How a Hacked AI Tool Led to a Bigger Breach at a Web Hosting Company

Two companies—an AI startup called Context.ai and a web hosting platform called Vercel—suffered linked security breaches that exposed some customer information. The attack started at Context.ai, then spread to Vercel. It happened because of a common security mistake: allowing too many permissions when connecting one app to another.

What Happened at Context.ai

Context.ai discovered that someone had broken into their computer systems without permission. The attackers stole login codes (called OAuth tokens) from some people using Context.ai's AI Office Suite—a consumer product available to anyone who signs up.

Here's how the attackers got in: A Vercel employee created an account on Context.ai using their Vercel company account. When setting up the connection, the employee clicked "Allow All" permissions—essentially giving Context.ai full access to their Google Workspace account. This overly broad access became the door the attackers would use.

Context.ai brought in cybersecurity experts at CrowdStrike to clean up and secure their systems. The company noted that their enterprise product—versions that run on a customer's own computers rather than Context.ai's servers—was not affected.

The Attack Spreads to Vercel

The stolen login codes from Context.ai became the key to a larger break-in at Vercel. Attackers used those codes to get into the Vercel employee's Google account, and from there, they moved deeper into Vercel's internal systems.

Vercel announced the breach on April 19, 2026. CEO Guillermo Rauch posted about it on X the next day. Some customer login information was compromised.

Once inside, the attackers explored Vercel's systems and found information labeled as "non-sensitive"—things like configuration settings and API identifiers. Vercel had protected truly sensitive data (like passwords and encryption keys) with stronger security, so those remained safe. But the non-sensitive information the attackers found gave them enough detail to keep moving deeper into the company's systems.

What the Attackers Got and Did Next

The stolen data from Vercel is now being offered for sale on underground internet forums for $2 million, according to security researchers. The attackers also created malware designed to steal login information and access codes from other services—suggesting they were running a broader attack campaign against web developers and their tools.

Vercel is working with Microsoft, AWS, and cybersecurity firm Wiz to respond to the breach. The company has advised anyone using Google Workspace to check whether Context.ai's application has access to their accounts.

Why This Attack Matters

This incident exposes a real problem in how modern apps connect to each other. When the Vercel employee clicked "Allow All," they created a trust relationship that went way too far. It opened a door from one company's systems directly into another's.

Worth flagging: The difference between "sensitive" and "non-sensitive" data mattered here. While Vercel's truly sensitive information stayed protected, the non-sensitive data the attackers found was enough to help them break in further.

What This Teaches Us

Analysis: This breach is similar to a famous 2020 attack on a software company called SolarWinds, where attackers used one company's product to reach many others. Here, the problem was different but the result was the same: one weak spot became the opening to a much bigger break-in.

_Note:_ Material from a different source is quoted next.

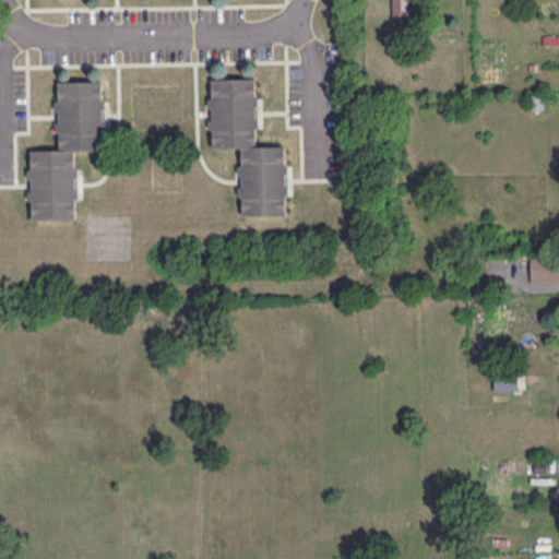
[(409,0),(392,0),(393,16),(409,16),(409,0)]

The fact that Context.ai has both a free consumer product and paid enterprise products created a vulnerability. The consumer version sat on Context.ai's own servers—where the breach happened. The enterprise version lives on each customer's own computers, which is why it stayed safe.

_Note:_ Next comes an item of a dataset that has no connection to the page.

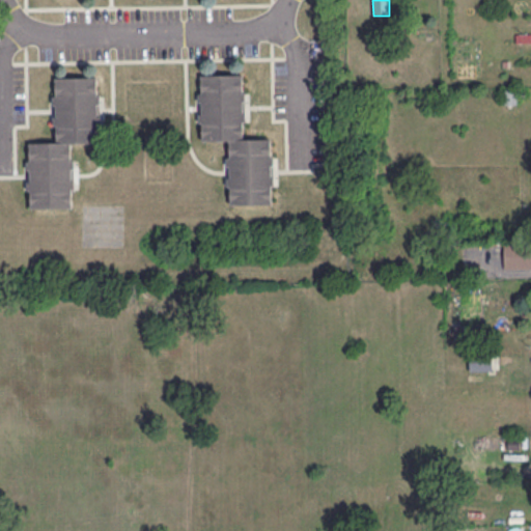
[(200,74),(243,74),(244,138),(228,139),(202,140),(200,74)]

In this author's view, the speed with which Vercel and its partners responded—working together and disclosing what happened within days—shows that the tech industry has gotten better at handling these kinds of incidents. That's progress worth noting.

What Comes Next

This breach will likely push companies to be more careful about what permissions they grant when connecting apps together. When you connect an app to your email or cloud storage, you'll probably see stronger warnings about asking for "Allow All" access.

For companies considering using new AI tools, this incident is a reminder to think carefully about where the tool runs and what access it needs. Consumer products that share infrastructure with many users carry different risks than enterprise versions that run in isolation.